Por Justina San Martín

El entusiasmo de los últimos años se compone de explosiones brevísimas de alguna experiencia que no suele durar más que un par de horas. No puedo sostener prácticamente nada en el tiempo, más allá del odio y el trabajo, aunque el odio, por más que me duela, lo sostenga cada vez menos.  Cuando encuentro algo que me gusta, lo exprimo rápido y hasta el fondo y como record lo hago durar 8, 9 meses. No más que eso.  Me canso muy fácilmente de absolutamente todo: carreras, personas, discos, libros, autores de moda, posturas políticas, comidas, necesidades. No puedo llevar a cabo casi ninguna actividad sin preguntarme cómo sigue porque “el estado de situación actual” me resulta copiosamente aburrido. Y no es un aburrimiento común: es desesperante, abrumador, como si todas esas cosas de las que me aburro me estuvieran exprimiendo rápido a mí, hasta el fondo, y haciéndome claudicar en una lucha por esa pretensión de eternidad tan humana. En el medio hay un par de cosas que explotan, claro, pero el resto del tiempo soy un sachet de leche con fecha de vencimiento próxima, en la heladera sucia de un supermercado chino del barrio de Flores.

 A los 15 años vivía el entusiasmo, como una intravenosa de emociones que me inventaba yo misma; a los 20 años vivía del entusiasmo; hoy en día ya no creo en nada. La única verdad es la realidad, me digo, y la realidad es la góndola del supermercado chino donde está la heladera que nombré antes.

En gtalk tengo a un pibe que antes me entusiasmaba diciéndome que me va a comprar un dulce de leche y un pote de casancrem para convertirme en una chocotorta humana. Se fue de vacaciones un mes; volvió y yo sentí que ya no había nada más ahí. Esa es la historia de los últimos años: las únicas cosas que me divierten son rápidas, confusas, peligrosas. Las únicas cosas que se parecen más a vivir que la vida en sí. Después aparece el tiempo, que es un huracán que oxida todo y fin: se me acaba la paciencia con la cual disfrazo cosas terriblemente tristes como eso de la chocotorta, un jueves al mediodía de home office escapándose a comer asado a Luján, 9 meses de sexo sin contemplaciones, copas en bares de toda la ciudad, discos de Black Keys enteros; esos recuerdos que uno simboliza como únicos pero son compartidos por el 98% de la población mundial.
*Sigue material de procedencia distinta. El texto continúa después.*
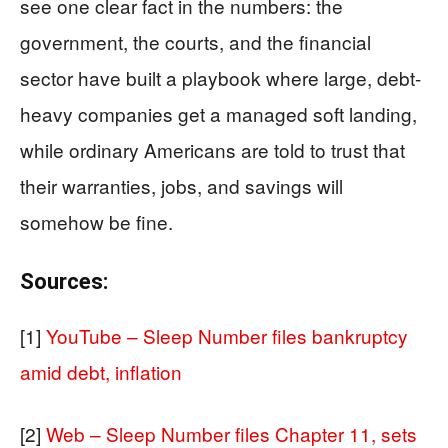
see one clear fact in the numbers: the
government, the courts, and the financial
sector have built a playbook where large, debt-
heavy companies get a managed soft landing,
while ordinary Americans are told to trust that
their warranties, jobs, and savings will
somehow be fine.
Sources:
[1]
YouTube – Sleep Number files bankruptcy
amid debt, inflation
[2]
Web – Sleep Number files Chapter 11, sets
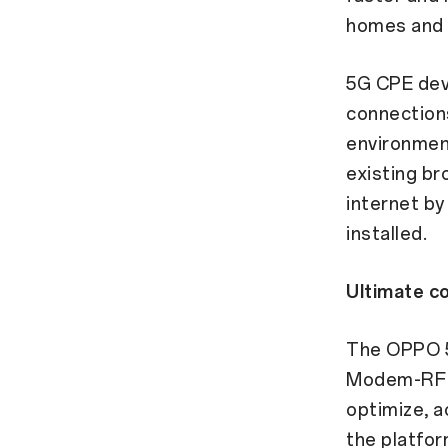
homes and 
5G CPE devi
connections
environment
existing br
internet by
installed.
Ultimate co
The OPPO 
Modem-RF s
optimize, a
the platfor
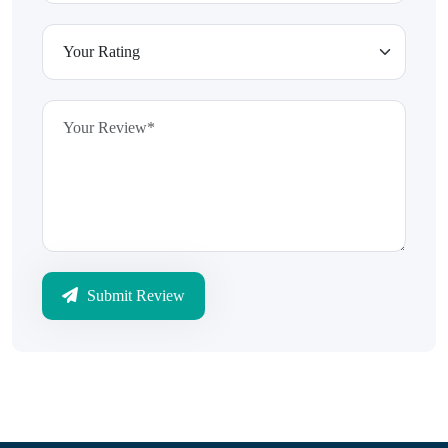
Submit Review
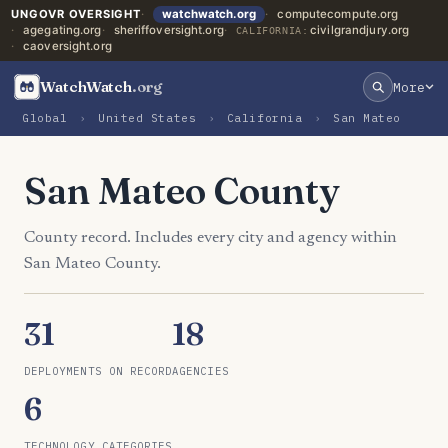
UNGOVR OVERSIGHT
watchwatch.org
computecompute.org
agegating.org
sheriffoversight.org
civilgrandjury.org
CALIFORNIA:
caoversight.org
WatchWatch
.org
More
Global
›
United States
›
California
›
San Mateo
San Mateo County
County record. Includes every city and agency within
San Mateo County.
31
18
DEPLOYMENTS ON RECORD
AGENCIES
6
TECHNOLOGY CATEGORIES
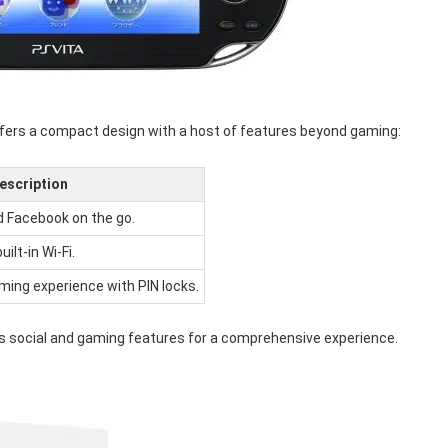
 offers a compact design with a host of features beyond gaming:
escription
d Facebook on the go.
ilt-in Wi-Fi.
aming experience with PIN locks.
ates social and gaming features for a comprehensive experience.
No tengo facebook. Detesto la idea de un espacio virtual infinito lleno de fotos de pelopinchos, asados y nenas vestidas con mallas de gimnasia artística que les quedan chicas, en gimnasios húmedos y oscuros del conurbano bonaerense. No ando en bicicleta. No voy a un taller literario (aunque fui durante un tiempo, lo reconozco). No toco la melódica, no saco fotos con instragram, no tengo proyectos de refaccionar un PH en Villa Urquiza. Todas estas actividades generan entusiasmo (o esa palabra que se le parece, la versión religiosa: esperanza. Me da miedo).

Estoy rodeada, es cierto, por un ejército de multitudes jóvenes y entusiastas, por toda esa columna de adolescentes tardíos que acumulan actividades efímeras, mini emprendimientos, producciones artísticas de mierda subsidiadas por el estado, revistas, proyectos literarios, reuniones de lectura de poesía (siguen existiendo más allá de que el darwinismo indique que no se puede escribir poesía después de los 18 años). Pero yo padezco sola, en mi propio crossroads de ateísmo y desesperación.  Y espero a que algo explote. Pronto.